III
The women of the noblesse, like the aristocracies of any country, and whatever the minor shadings and classifications, are divided into two classes: the conservative, respectable, home-loving, no matter what the daily toll to rank; and the devotees of dress, pleasure, sex, subdivided, orchestrated, and romanticized. As these women move in the most brilliant society in the world and can command the willing attendance of men in all circles; as their husbands are so often foraging far afield; and as temptation is commonly proportionate to opportunity, little wonder that the Parisian femme du monde is the most notable disciple of Earth's politer form of hedonism.
This is true to only a limited extent in the upper circles of the bourgeoisie. Some of the women of the wealthier class dress magnificently, have their lovers and their scandals (in what class do they not?), and before the war danced the night away. But the great majority rarely wandered far from their domestic kingdom, quite content with an occasional ball, dinner, or play. A daughter's marriage was the greatest event in their lives, and the endless preparations throughout the long engagement, a subdued but delicious period of excitement. Their social circles, whatever their birth, were extremely restricted, and they were, above all things, the mates of their husbands.
IV
But the war has changed all that. France has had something like a war a generation from time immemorial, but in modern times, since woman has found herself, they have been brief. Feminism, whether approved by the great mass of Frenchwomen or not, has done its insidious work. And for many years now there has been the omnipresent American woman with her careless independence; and, still more recently, the desperate fight of the English women for liberty.
It was quite natural when this war swept across Europe like a fiery water-spout, for the French woman of even the bourgeoisie to come forth from her shell (although at first not to the same degree as the noblesse) and work with other women for the men at the Front and the starving at home. Not only did the racing events of those first weeks compel immediate action, but the new ideas they had imbibed, however unwillingly, dictated their course as inevitably as that of the more experienced women across the channel. The result was that these women for the first time in their narrow intensive lives found themselves meeting, daily, women with whom they had had the most distant if any acquaintance; sewing, knitting, talking more and more intimately over their work, running all sorts of oeuvres, founding homes for refugees, making up packages for prisoners in Germany (this oeuvre was conceived and developed into an immense organization by Madame Wallestein), serving on six or eight committees, becoming more and more interdependent as they worked for a common and unselfish cause; their circle of acquaintances and friends as well as their powers of usefulness, their independent characteristics which go so far toward the making of personality, rising higher and higher under the impetus of deprisoned tides until they flowed gently over the dam of the centuries; the flood, be it noted, taking possession of wide pastures heretofore sacred to man.

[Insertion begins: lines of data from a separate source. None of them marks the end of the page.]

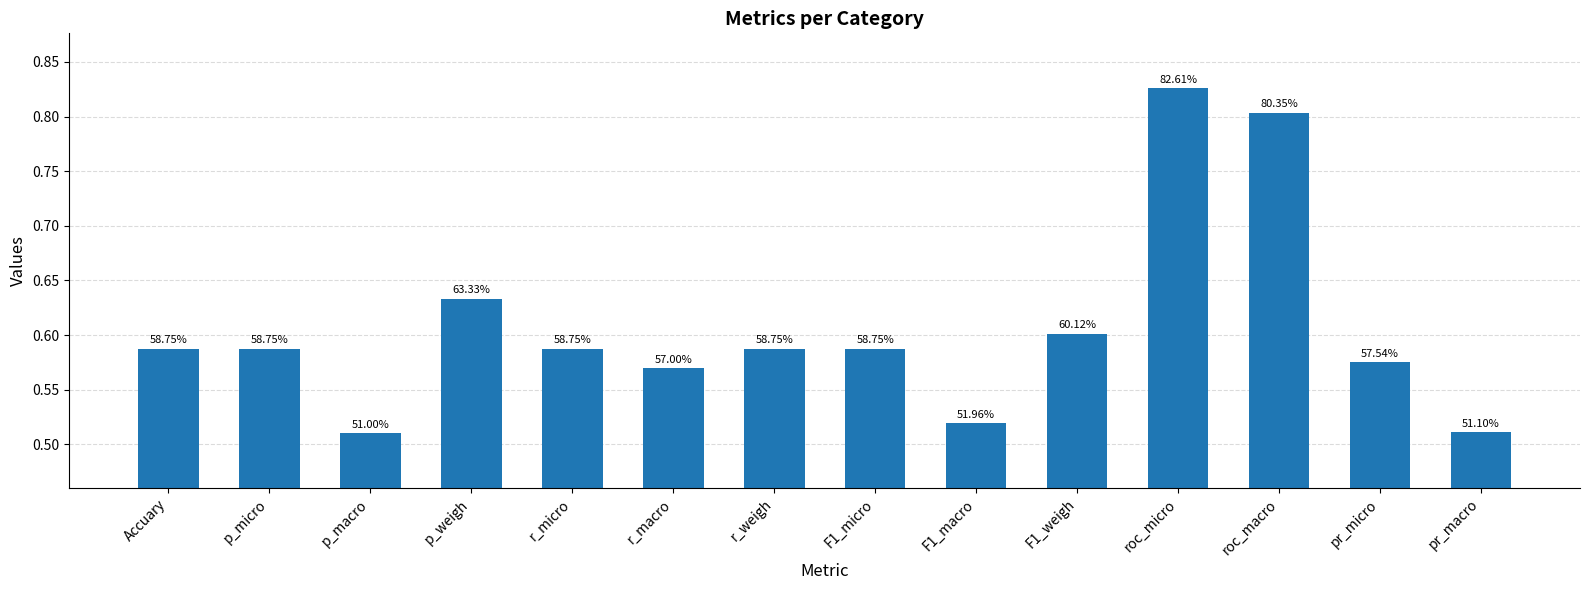

What is the label of the 1st bar from the right?

pr_macro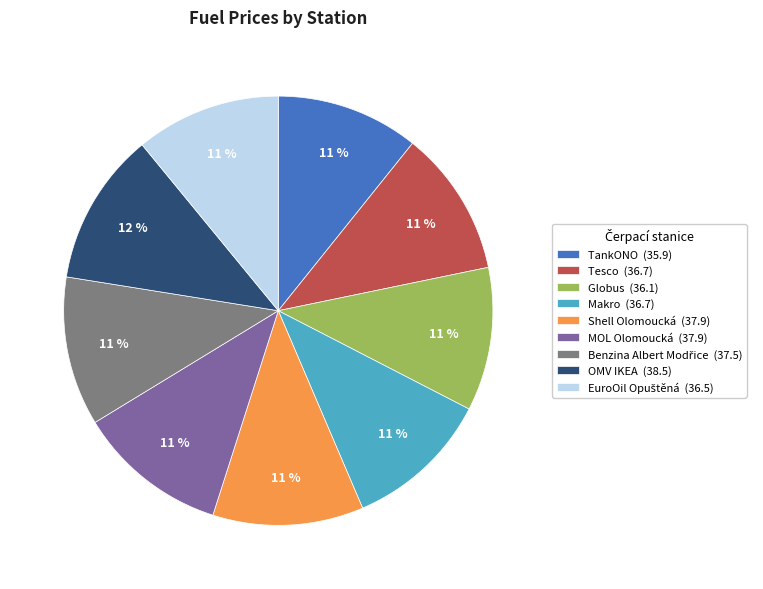

The MOL Olomoucká (37.9) slice represents 11% of the pie. True or false?

True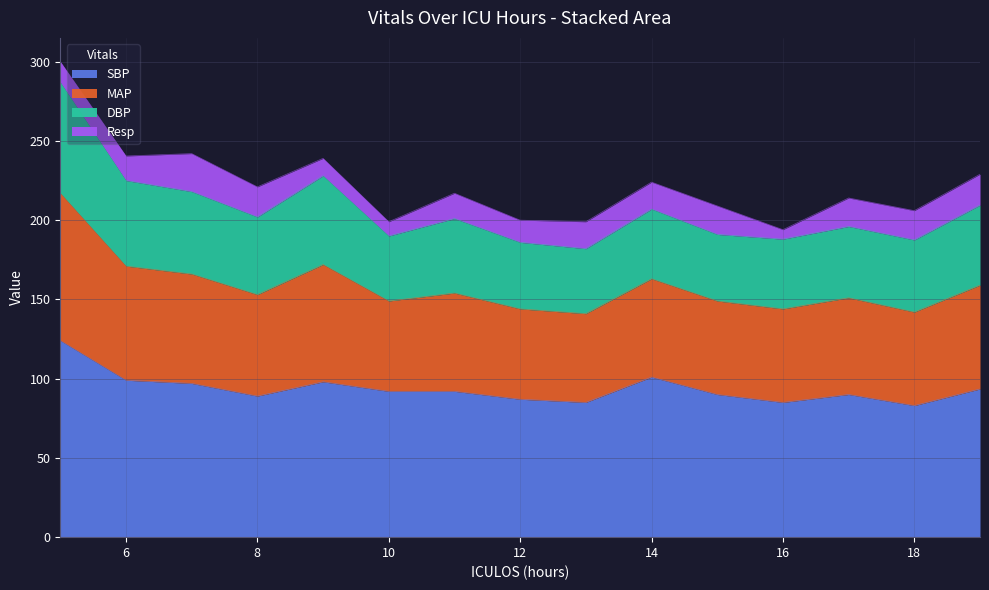

The SBP series shows 148.0 at 18. True or false?

False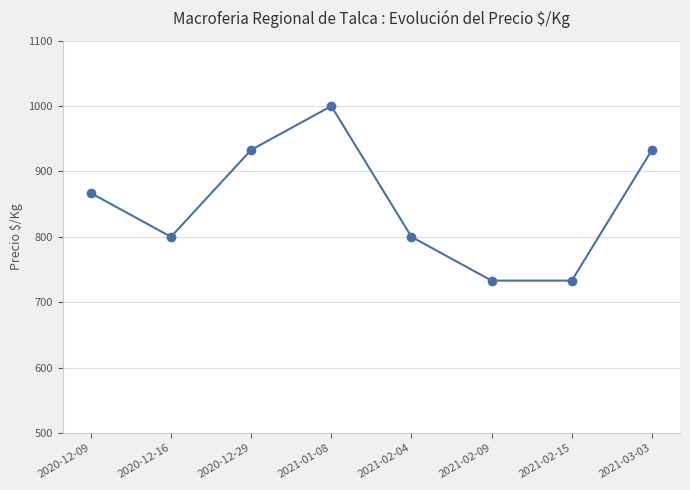

Approximately how many times larger is the value at 2021-03-03 compared to 2020-12-29?

1.0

Naturally these women spent very little time at home; although, such is the incomparable training of those practical methodical minds, even with a diminished staff of servants the domestic machinery ran as smoothly as when they devoted to it so many superfluous hours.
And with these new acquaintances, all practically of their own class, they talked in time not only of the war and their ever augmenting duties, but, barriers lowered by their active sympathies, found themselves taking a deep interest in other lives, and in the things that had interested other women of more intelligence or of more diversified interests than their own.
Insensibly life changed, quite apart from the rude shocks of war; lines were confused, old ideals were analyzed in many instances as hoary conventions, which had decayed inside until a succession of sharp quick contacts caused the shell to cave in upon emptiness.